Сарбаев отделался легко, его выписали через неделю. Я же провел в больнице весь апрель, пропустив самое лучшее время скоротечной русской весны. Лечащим врачом мне назначили доцента мединститута Геннадия Носачева – что придавало акту политической репрессии привкус абсурда. Носачев читал у отца судебную психиатрию, был другом дома и сидеть по другую от него сторону стола во врачебном кабинете было странным – после того как мы почти точно так же сидели у нас за домашним столом.
Носачев для проформы выписал мне какой‐то слабый транквилизатор, ни одной таблетки которого я, конечно, не выпил.
Славу Бебко осудили в июне. Он был признан виновным в том, что порвал праздничный плакат, а главное – «изготовлял магнитные записи западных радиопередач… отрицательно высказывался об основателе советского государства». В соответствии со сталинской судебной традицией священное имя Ленина не могло быть упомянуто в приговоре. Сам эпизод заключался в том, что Слава, который летом вновь поступил в Политехнический институт, в разговоре со студентами назвал Ленина «авантюристом». Кто‐то из студентов дал показания о другом эпизоде «распространения устных клеветнических измышлений». Слава прочитал всем известную тогда частушку:
Сверху молот, снизу серп –Это наш советский гербХочешь жни, а хочешь куй –Все равно получишь хуй.На весах Фемиды плакат, магнитозаписи, Ленин, серп, молот и хуй, вместе взятые, потянули на три года лагеря общего режима.
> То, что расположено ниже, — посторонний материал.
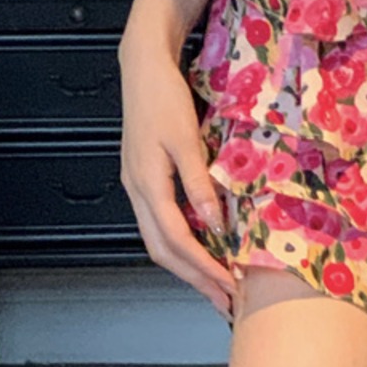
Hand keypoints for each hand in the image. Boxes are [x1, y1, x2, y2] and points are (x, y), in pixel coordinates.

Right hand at [118, 41, 240, 320]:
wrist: (143, 66)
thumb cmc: (165, 97)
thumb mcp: (186, 138)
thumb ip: (198, 183)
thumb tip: (214, 225)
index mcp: (147, 184)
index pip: (176, 240)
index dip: (203, 267)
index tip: (229, 286)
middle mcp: (137, 191)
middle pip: (162, 251)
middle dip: (194, 279)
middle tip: (223, 301)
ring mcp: (136, 185)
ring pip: (158, 240)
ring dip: (186, 265)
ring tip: (214, 282)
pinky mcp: (142, 177)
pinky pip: (159, 222)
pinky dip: (180, 242)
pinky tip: (200, 244)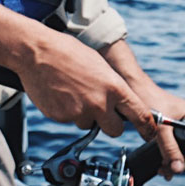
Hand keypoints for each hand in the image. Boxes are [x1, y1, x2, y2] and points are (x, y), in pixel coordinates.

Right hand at [16, 30, 156, 139]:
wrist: (36, 52)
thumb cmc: (67, 52)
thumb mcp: (100, 65)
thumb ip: (112, 87)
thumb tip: (119, 102)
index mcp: (114, 88)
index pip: (140, 116)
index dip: (146, 128)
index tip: (148, 133)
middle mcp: (99, 103)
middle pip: (115, 130)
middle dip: (110, 124)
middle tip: (101, 111)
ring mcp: (78, 112)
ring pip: (88, 124)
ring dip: (84, 115)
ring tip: (71, 92)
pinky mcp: (61, 117)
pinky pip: (69, 120)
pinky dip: (66, 111)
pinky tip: (59, 93)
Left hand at [101, 39, 184, 179]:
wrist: (133, 89)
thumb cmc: (150, 101)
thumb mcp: (162, 127)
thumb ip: (170, 148)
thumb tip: (178, 169)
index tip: (181, 161)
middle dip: (184, 161)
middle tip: (167, 171)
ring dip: (176, 161)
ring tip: (162, 170)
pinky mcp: (173, 130)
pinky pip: (176, 147)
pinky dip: (169, 156)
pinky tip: (161, 164)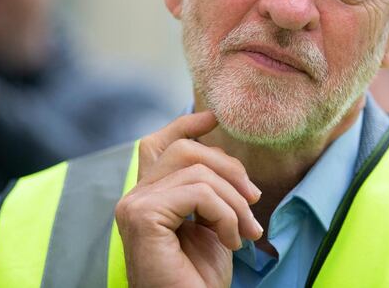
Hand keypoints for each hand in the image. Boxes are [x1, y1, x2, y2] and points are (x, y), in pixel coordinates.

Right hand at [115, 112, 262, 287]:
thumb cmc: (200, 278)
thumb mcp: (211, 223)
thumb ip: (208, 190)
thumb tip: (226, 158)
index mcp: (148, 196)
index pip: (158, 144)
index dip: (185, 125)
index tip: (214, 118)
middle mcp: (133, 196)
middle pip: (185, 150)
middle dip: (229, 168)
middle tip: (255, 200)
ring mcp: (133, 205)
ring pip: (198, 171)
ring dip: (235, 202)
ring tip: (246, 233)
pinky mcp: (142, 216)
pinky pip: (199, 193)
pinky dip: (226, 215)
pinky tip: (232, 242)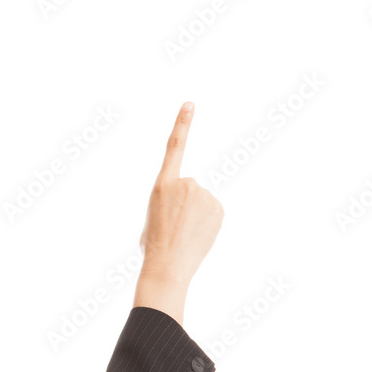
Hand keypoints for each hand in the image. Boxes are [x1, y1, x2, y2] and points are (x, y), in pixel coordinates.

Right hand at [138, 102, 222, 283]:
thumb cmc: (154, 245)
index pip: (174, 147)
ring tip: (184, 233)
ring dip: (196, 215)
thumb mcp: (153, 214)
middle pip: (189, 188)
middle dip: (184, 204)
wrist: (167, 267)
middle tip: (174, 225)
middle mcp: (186, 183)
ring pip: (202, 201)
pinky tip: (197, 235)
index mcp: (162, 184)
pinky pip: (213, 211)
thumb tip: (189, 204)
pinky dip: (207, 222)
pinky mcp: (218, 208)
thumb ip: (169, 200)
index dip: (182, 124)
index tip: (190, 104)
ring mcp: (205, 195)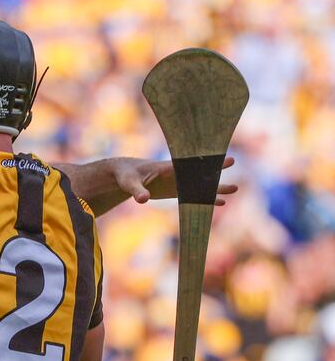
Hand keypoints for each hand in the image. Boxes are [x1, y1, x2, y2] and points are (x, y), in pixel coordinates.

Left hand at [114, 156, 236, 205]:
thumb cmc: (126, 176)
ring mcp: (177, 182)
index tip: (210, 159)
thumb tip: (142, 200)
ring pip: (199, 184)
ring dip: (215, 187)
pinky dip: (206, 198)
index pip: (185, 165)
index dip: (199, 163)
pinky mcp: (176, 191)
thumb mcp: (129, 183)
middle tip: (232, 161)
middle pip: (197, 171)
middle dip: (214, 168)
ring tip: (235, 189)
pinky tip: (221, 202)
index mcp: (165, 167)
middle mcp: (174, 173)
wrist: (125, 176)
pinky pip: (194, 195)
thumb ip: (137, 191)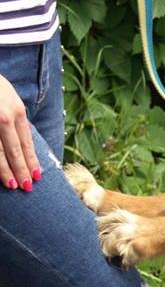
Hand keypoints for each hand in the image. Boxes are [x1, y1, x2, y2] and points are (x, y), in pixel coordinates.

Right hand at [0, 75, 40, 190]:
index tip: (37, 176)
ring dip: (5, 170)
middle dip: (21, 169)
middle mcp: (4, 117)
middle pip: (14, 149)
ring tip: (12, 184)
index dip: (32, 160)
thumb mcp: (11, 99)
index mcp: (16, 111)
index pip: (26, 142)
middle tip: (27, 187)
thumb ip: (17, 120)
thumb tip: (25, 142)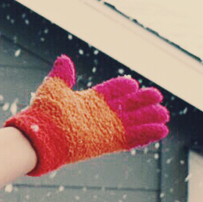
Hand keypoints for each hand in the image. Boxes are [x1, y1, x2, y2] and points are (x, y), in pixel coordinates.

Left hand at [4, 55, 168, 175]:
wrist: (38, 137)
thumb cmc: (43, 113)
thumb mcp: (54, 88)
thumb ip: (63, 75)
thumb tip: (64, 59)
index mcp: (88, 101)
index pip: (110, 93)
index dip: (122, 88)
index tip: (133, 84)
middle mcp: (99, 115)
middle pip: (126, 107)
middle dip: (141, 102)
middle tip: (157, 96)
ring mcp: (104, 129)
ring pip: (132, 122)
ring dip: (149, 118)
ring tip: (164, 114)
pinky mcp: (107, 142)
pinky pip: (131, 138)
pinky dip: (146, 134)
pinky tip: (161, 130)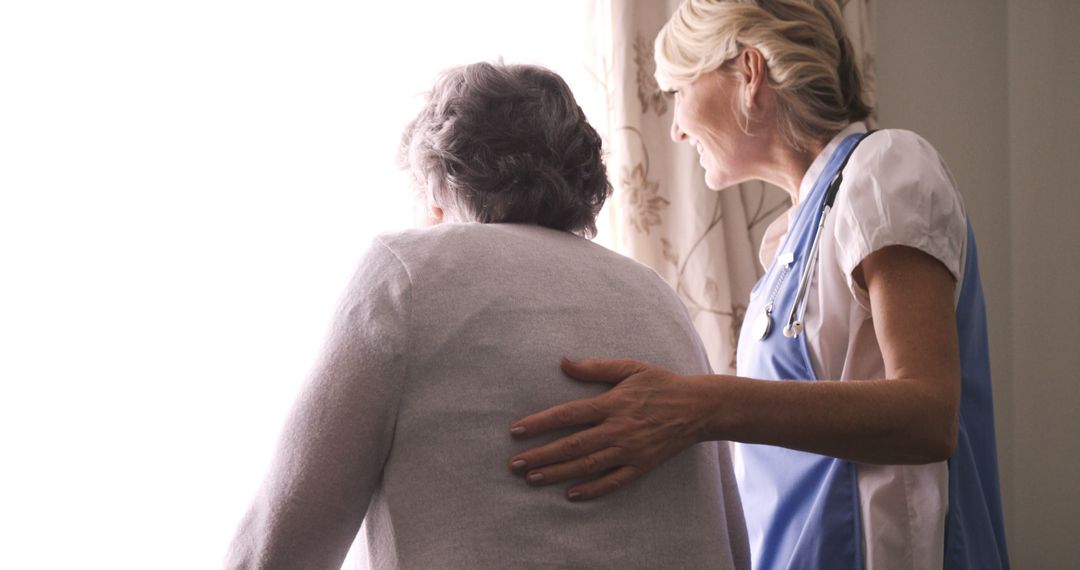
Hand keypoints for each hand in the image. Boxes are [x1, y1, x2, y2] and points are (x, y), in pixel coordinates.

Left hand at [507, 358, 710, 500]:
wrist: (699, 408)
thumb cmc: (662, 384)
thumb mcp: (630, 367)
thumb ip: (595, 367)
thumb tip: (562, 361)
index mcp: (612, 403)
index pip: (568, 414)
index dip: (540, 423)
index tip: (515, 431)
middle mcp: (617, 429)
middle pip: (572, 445)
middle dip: (540, 455)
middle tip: (514, 464)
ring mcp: (629, 450)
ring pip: (587, 465)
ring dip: (557, 474)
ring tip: (532, 479)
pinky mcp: (641, 466)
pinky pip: (613, 482)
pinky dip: (592, 489)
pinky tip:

Смотреть на изможденного Славу было невыносимо. После суда мы окружили воронок, который подогнали к заднему выходу из суда. Конвойные солдаты встали цепью, ограждая несколько шагов пространства, которым должен был пройти осужденный.
Как только Слава появился, держа руки за спиной, кто‐то из девушек бросил ему цветы – они упали на землю, и конвойный тут же сапогом растоптал букет. Воспользовавшись замешательством, Слава быстро кинул над головами конвоя бумаги, свернутые в плотный жгут, – это было его обвинительное заключение.
Толя Сарбаев подхватил бумаги – конвойный солдат бросился к нему и ухватил за рукав. Свободной рукой в баскетбольном броске Толя кинул бумаги дальше, я схватил их в воздухе и тут же кинулся из двора суда на улицу. Конвойный погнался и за мной, но не догнал. Так документ попал в «Хронику текущих событий», а Толя – снова на 15 суток ареста за «неповиновение законным требованиям сотрудника милиции».
«Следующим пойду я», – пришло мне в голову. Нет, проходило лето 1979 года, а меня не брали. В мой отпуск жили с месяц в палаточном городке на маленьком островке посередине Волги – версии-лайт нашей прежней хипповской коммуны. Создателем «территории свободы» был студент-психолог из Ленинграда Борис Зубахин, с ним была семья – жена Ольга и двухлетний карапуз-сын. Вместе со мной на остров ездила моя девушка Люба – или Любаня, как ее ласково все звали.